**YOUR TASK:** Word for word, restate each of the records below.

Collected data:
━━━

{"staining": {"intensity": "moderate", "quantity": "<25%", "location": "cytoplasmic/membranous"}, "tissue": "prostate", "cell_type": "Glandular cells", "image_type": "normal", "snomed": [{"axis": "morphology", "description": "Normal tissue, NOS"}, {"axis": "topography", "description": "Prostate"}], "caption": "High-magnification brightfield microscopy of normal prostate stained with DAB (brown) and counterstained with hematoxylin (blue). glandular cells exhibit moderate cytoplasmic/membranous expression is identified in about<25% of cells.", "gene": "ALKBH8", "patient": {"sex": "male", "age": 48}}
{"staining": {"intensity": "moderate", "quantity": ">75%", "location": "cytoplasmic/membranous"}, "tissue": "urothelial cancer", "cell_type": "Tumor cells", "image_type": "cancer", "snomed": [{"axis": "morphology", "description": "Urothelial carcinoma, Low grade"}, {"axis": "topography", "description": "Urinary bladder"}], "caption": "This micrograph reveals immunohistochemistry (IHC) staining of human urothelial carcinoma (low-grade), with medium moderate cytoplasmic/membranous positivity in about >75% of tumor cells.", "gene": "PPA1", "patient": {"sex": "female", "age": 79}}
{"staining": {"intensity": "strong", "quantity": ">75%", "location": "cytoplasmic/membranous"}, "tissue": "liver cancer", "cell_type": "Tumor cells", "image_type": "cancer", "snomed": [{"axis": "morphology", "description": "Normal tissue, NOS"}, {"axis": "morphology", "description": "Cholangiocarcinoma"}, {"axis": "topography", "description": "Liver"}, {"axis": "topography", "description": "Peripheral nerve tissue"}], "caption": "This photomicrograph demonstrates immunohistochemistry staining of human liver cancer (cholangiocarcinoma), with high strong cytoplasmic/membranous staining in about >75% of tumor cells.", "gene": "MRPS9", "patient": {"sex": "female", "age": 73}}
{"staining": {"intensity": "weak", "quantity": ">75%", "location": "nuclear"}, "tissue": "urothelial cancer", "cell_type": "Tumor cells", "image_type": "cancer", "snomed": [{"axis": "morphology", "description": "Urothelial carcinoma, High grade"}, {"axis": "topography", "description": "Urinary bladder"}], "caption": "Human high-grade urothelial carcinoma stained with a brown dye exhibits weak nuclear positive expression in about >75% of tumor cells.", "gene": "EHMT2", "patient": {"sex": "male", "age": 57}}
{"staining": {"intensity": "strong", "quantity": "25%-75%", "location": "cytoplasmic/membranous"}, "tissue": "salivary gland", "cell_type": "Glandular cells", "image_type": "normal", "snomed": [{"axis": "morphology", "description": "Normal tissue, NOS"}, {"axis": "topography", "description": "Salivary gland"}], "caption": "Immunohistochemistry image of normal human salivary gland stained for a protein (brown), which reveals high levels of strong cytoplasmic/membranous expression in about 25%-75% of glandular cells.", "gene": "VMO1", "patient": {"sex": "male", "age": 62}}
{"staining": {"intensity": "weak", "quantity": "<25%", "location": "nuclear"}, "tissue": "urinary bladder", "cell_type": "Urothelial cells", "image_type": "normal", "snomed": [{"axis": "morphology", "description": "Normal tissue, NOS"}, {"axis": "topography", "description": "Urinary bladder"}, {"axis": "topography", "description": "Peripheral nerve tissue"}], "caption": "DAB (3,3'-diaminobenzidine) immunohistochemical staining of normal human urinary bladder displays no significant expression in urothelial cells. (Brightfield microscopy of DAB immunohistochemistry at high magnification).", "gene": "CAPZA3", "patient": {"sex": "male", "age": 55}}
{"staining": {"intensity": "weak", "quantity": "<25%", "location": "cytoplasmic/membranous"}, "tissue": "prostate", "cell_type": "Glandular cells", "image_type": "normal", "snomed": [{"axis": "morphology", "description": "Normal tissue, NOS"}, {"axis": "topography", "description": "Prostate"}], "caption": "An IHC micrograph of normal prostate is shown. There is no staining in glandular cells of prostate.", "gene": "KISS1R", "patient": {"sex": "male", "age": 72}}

━━━

**OUTPUT FOR THIS EXERCISE:**
{"staining": {"intensity": "moderate", "quantity": "<25%", "location": "cytoplasmic/membranous"}, "tissue": "prostate", "cell_type": "Glandular cells", "image_type": "normal", "snomed": [{"axis": "morphology", "description": "Normal tissue, NOS"}, {"axis": "topography", "description": "Prostate"}], "caption": "High-magnification brightfield microscopy of normal prostate stained with DAB (brown) and counterstained with hematoxylin (blue). glandular cells exhibit moderate cytoplasmic/membranous expression is identified in about<25% of cells.", "gene": "ALKBH8", "patient": {"sex": "male", "age": 48}}
{"staining": {"intensity": "moderate", "quantity": ">75%", "location": "cytoplasmic/membranous"}, "tissue": "urothelial cancer", "cell_type": "Tumor cells", "image_type": "cancer", "snomed": [{"axis": "morphology", "description": "Urothelial carcinoma, Low grade"}, {"axis": "topography", "description": "Urinary bladder"}], "caption": "This micrograph reveals immunohistochemistry (IHC) staining of human urothelial carcinoma (low-grade), with medium moderate cytoplasmic/membranous positivity in about >75% of tumor cells.", "gene": "PPA1", "patient": {"sex": "female", "age": 79}}
{"staining": {"intensity": "strong", "quantity": ">75%", "location": "cytoplasmic/membranous"}, "tissue": "liver cancer", "cell_type": "Tumor cells", "image_type": "cancer", "snomed": [{"axis": "morphology", "description": "Normal tissue, NOS"}, {"axis": "morphology", "description": "Cholangiocarcinoma"}, {"axis": "topography", "description": "Liver"}, {"axis": "topography", "description": "Peripheral nerve tissue"}], "caption": "This photomicrograph demonstrates immunohistochemistry staining of human liver cancer (cholangiocarcinoma), with high strong cytoplasmic/membranous staining in about >75% of tumor cells.", "gene": "MRPS9", "patient": {"sex": "female", "age": 73}}
{"staining": {"intensity": "weak", "quantity": ">75%", "location": "nuclear"}, "tissue": "urothelial cancer", "cell_type": "Tumor cells", "image_type": "cancer", "snomed": [{"axis": "morphology", "description": "Urothelial carcinoma, High grade"}, {"axis": "topography", "description": "Urinary bladder"}], "caption": "Human high-grade urothelial carcinoma stained with a brown dye exhibits weak nuclear positive expression in about >75% of tumor cells.", "gene": "EHMT2", "patient": {"sex": "male", "age": 57}}
{"staining": {"intensity": "strong", "quantity": "25%-75%", "location": "cytoplasmic/membranous"}, "tissue": "salivary gland", "cell_type": "Glandular cells", "image_type": "normal", "snomed": [{"axis": "morphology", "description": "Normal tissue, NOS"}, {"axis": "topography", "description": "Salivary gland"}], "caption": "Immunohistochemistry image of normal human salivary gland stained for a protein (brown), which reveals high levels of strong cytoplasmic/membranous expression in about 25%-75% of glandular cells.", "gene": "VMO1", "patient": {"sex": "male", "age": 62}}
{"staining": {"intensity": "weak", "quantity": "<25%", "location": "nuclear"}, "tissue": "urinary bladder", "cell_type": "Urothelial cells", "image_type": "normal", "snomed": [{"axis": "morphology", "description": "Normal tissue, NOS"}, {"axis": "topography", "description": "Urinary bladder"}, {"axis": "topography", "description": "Peripheral nerve tissue"}], "caption": "DAB (3,3'-diaminobenzidine) immunohistochemical staining of normal human urinary bladder displays no significant expression in urothelial cells. (Brightfield microscopy of DAB immunohistochemistry at high magnification).", "gene": "CAPZA3", "patient": {"sex": "male", "age": 55}}
{"staining": {"intensity": "weak", "quantity": "<25%", "location": "cytoplasmic/membranous"}, "tissue": "prostate", "cell_type": "Glandular cells", "image_type": "normal", "snomed": [{"axis": "morphology", "description": "Normal tissue, NOS"}, {"axis": "topography", "description": "Prostate"}], "caption": "An IHC micrograph of normal prostate is shown. There is no staining in glandular cells of prostate.", "gene": "KISS1R", "patient": {"sex": "male", "age": 72}}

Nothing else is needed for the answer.